(Stored items)
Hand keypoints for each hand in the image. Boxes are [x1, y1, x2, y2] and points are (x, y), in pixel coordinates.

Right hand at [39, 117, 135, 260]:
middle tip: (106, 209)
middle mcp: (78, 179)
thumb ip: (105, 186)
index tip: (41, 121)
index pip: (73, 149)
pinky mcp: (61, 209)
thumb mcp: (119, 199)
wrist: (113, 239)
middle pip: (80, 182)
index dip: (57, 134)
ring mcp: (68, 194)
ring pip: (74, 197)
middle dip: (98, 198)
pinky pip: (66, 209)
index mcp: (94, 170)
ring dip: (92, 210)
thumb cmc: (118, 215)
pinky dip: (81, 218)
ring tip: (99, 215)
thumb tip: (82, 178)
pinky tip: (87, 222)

### What this task involves
Output only the lines from the one that contains "index mcp: (94, 170)" through the last line of the data above, each restated exactly.

### Problem solution
index mcp: (94, 170)
ring dip: (92, 210)
thumb cmc: (118, 215)
pinky dip: (81, 218)
ring tip: (99, 215)
thumb tip: (82, 178)
pinky tip: (87, 222)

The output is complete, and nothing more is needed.